Pesto Cream Pasta with Parmesan Crusted Chicken
This is another favorite that I got at my neighborhood Italian restaurant every time we went!! I have tried to recreate it so many times over the years and I finally figured it out! The sauce is SO creamy, salty and cheesy which pairs perfectly with the crunchy parmesan chicken! I’m pretty sure that this is the meal that convinced my husband to marry me! He loves this one!! I hope you will try it!
For the Cream Sauce:
– 1/2 lb pasta
– 4 tbsp butter
– 1 cup heavy whipping cream
– 1/2 cup pesto
– 1/2 cup grated parmesan cheese
For the Chicken:
– 2 thinly sliced chicken breasts
– 1 tbsp olive oil
– 1 tbsp butter
– 1/2 cup flour mixed with salt, pepper, garlic powder, italian seasoning
– 2 eggs
– 1/2 cup panko breadcrumbs mixed with 1/2 cup parmesan cheese, salt, pepper, garlic powder, and italian seasoning
1. First, cook pasta according to package instructions then begin the sauce by heating butter, cream and pesto on med-low heat until simmering. Once at a simmer stir in parmesan cheese and turn heat to low. Let simmer while cooking chicken and pasta.

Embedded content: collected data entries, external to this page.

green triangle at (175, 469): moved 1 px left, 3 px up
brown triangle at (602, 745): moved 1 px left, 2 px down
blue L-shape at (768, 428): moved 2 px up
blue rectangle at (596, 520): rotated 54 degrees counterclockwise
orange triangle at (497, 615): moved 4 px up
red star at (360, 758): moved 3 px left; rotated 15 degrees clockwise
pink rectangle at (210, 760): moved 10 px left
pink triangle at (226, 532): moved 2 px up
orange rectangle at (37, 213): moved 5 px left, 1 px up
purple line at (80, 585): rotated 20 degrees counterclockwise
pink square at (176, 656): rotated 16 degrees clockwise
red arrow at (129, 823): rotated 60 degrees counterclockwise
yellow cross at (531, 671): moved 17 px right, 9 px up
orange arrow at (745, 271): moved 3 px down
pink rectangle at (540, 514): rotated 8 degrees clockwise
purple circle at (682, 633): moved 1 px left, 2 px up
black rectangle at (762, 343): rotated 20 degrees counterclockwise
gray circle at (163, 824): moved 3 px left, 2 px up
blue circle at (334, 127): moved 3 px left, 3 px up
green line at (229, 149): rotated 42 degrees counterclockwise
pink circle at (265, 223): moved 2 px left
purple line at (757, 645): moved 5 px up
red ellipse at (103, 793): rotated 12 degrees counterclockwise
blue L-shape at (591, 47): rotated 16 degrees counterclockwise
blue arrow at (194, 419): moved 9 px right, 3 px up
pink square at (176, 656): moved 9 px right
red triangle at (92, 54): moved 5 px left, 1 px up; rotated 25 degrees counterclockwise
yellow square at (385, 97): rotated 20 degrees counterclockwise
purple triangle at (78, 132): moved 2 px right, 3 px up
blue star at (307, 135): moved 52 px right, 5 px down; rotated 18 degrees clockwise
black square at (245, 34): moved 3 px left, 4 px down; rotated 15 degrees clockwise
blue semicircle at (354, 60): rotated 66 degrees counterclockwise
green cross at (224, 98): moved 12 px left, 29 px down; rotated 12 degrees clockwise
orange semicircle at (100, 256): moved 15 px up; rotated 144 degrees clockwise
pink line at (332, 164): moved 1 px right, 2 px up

2. While sauce is simmering, prep the chicken. In a large sauté pan heat oil and butter on med-high heat.
3. Salt and pepper chicken on both sides then begin to batter. Start by dipping chicken in flour, then egg, and finally breadcrumbs. Place directly in hot oil cooking on each side for 3-4 minutes. Remove from heat and salt.
4. Once pasta is done cooking toss it with sauce and let cook for 1-2 minutes.
5. Top pasta with cooked chicken and enjoy!
2 thoughts on “Pesto Cream Pasta with Parmesan Crusted Chicken”
This recipe is DELICIOUS!!!! My only regret is that I didn’t have more than 1 chicken breast on hand to make more of the chicken—so yummy.
Yay! Thank you! So glad you loved it!!